Evelyn berjalan menunduk, dan saat ia mengangkat wajahnya ke depan, ia melihat beberapa komplotan orang seperti mafia sedang menusuk sesuatu. Ia semakin takut, badannya terus saja bergetar, jantungnya terus saja berdegup kencang. Ia lalu berjalan mundur dengan pelan sambil menahan isak tangis yang akan keluar.Hingga ia mendengar seseorang berteriak didepannya "Awas.... di belakangmu"ucapnya, Evelyn hanya takut dan tanpa ia sadari di belakangnya ternyata ada satu anggota komplotan mafia yang membawa pisau tajam. Dan tiba-tiba ia menusuk Evelyn menggunakan pisau, Evelyn pun tak sadarkan diri dengan luka dibagian dada sebelah kiri.
"Hahh...aku ada dimana?"tanya Evelyn saat terbangun dari pingsannya. "Tenang saja nona, kau aman disini!"ucap seseorang yang berada di samping Evelyn dengan bau amis khas mafia dan terdapat darah di bajunya dan luka di wajahnya. "Siapa kau? bukankah kau orang yang berteriak kepadaku?" tanya Evelyn dengan nada gemetar dan keringat dingin.
"Wah kau masih mengingatku nona? Baguslah, aku tidak akan melakukan apapun terhadap mu, tenang saja"ucapnya dengan tersenyum miring, "bohong! Aku tidak akan mempercayai mu, apa kau ingin menusuk ku seperti temanmu tadi malam hah!?" ucap Evelyn dengan nada kesal dan marah.
"Teman? Siapa? Yang ingin membunuh mu? Ck dia bukan temanku, melainkan dia adalah seseorang yg sangat ku benci!"jawabnya, "Musuh? Bagaimana bisa?" tanya Evelyn dengan penuh rasa penasaran.
"Kau itu banyak tanya ya nona! Dia itu orang yg sudah membuat hidupku hancur, dia yg sudah membunuh orang tuaku, dan sekarang dialah yang berkuasa di rumah kedua orang tuaku, aku sangat membenci nya, dia sangat sangat ku benci!" jawabnya dengan raut muka penuh dendam, "jadi apakah mafia adalah caramu untuk membalas dendam?" tanyaku masih penasaran. "Hadehh kau benar-benar ya nona!

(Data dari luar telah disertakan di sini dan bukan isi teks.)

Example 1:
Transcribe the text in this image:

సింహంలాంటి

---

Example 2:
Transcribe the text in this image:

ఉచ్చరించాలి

Ya ini adalah cara satu-satunya agar aku bisa membalas dendam kepadanya"jawabnya.
"Lalu kau...."Evelyn belum melanjutkan kalimatnya tiba-tiba mulutnya sudah di bungkam oleh sang pria, "sudahlah jangan dibahas lagi, lebih baik kau istirahat dan jaga kesehatan mu" ucapnya. "His...baiklah, eh btw ini di mana si?"tanya Evelyn, "tentu saja di rumahku"ucapnya.

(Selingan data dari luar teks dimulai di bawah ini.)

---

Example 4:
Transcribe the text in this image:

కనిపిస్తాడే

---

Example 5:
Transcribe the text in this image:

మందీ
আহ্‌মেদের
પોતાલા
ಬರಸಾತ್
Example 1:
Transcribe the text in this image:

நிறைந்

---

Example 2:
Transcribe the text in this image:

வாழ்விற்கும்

"Rumahmu?"tanya Evelyn , "Iya rumah ku, rumah hasil kerja kerasku selama ini" jawabnya dengan bangga. "Dih hasil jadi mafia aja bangga"ucapku, dia hanya menoleh dan tersenyum kepadaku."Siapa namamu?"tanya Evelyn."Namaku Erick Albert"jawab sang pria itu.

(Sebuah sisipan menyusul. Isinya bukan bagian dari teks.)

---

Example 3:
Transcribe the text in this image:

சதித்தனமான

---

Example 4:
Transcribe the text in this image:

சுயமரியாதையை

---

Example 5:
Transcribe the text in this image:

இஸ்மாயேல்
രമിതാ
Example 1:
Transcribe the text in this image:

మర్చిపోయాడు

"Dan mungkin ini aneh, tapi.. Setelah kau sembuh, aku akan melamarmu"ucap pria yang bernama Erick tersebut yang membuatku terkejut, "What!? Melamarku? Kok bisa?"tanya Evelyn dengan terkejut. "Iya, bisa lah, aku ada alasan tertentu mengapa aku ingin melamar mu" ucapnya yang membuat ku semakin penasaran, "wih alasan apa? " tanya Evelyn semakin penasaran.
"Itu permohonan terakhir dari ayahku, dia menunjukan fotomu sesaat sebelum beliau meninggal, tolonglah bantu aku untuk mewujudkan permohonan ayahku, aku janji akan melindungi mu dari para mafia yang keji itu" ucapnya yang membuat Evelyn penasaran, bagaimana bisa ayahnya mengenalnya. "Baiklah, aku mau, tapi kau harus janji untuk melindungi ku" ucap Evelyn, "Iya tenang saja, terimakasih" jawabnya dengan senang sambil memeluk Evelyn "Aww... sakit!Hei kau lupa kah? Aku kan sedang sakit!, dan btw terimakasih juga sudah menolong ku" ucap Evelyn ,ia pun berhenti memeluk Evelyn dan kembali tersenyum padanya, sembari berkata "Sama sama nona, dan cepat sembuh ya agar aku cepat menikahimu"ucapnya yang hanya Evelyn jawab dengan senyuman malu.
Beberapa minggu kemudian
Benar saja, beberapa hari setelah Evelyn sembuh, iya melamarnya dan Evelyn menerimanya. Tak berlangsung lama kemudian mereka menikah.Lalu mereka berdua hidup bahagia.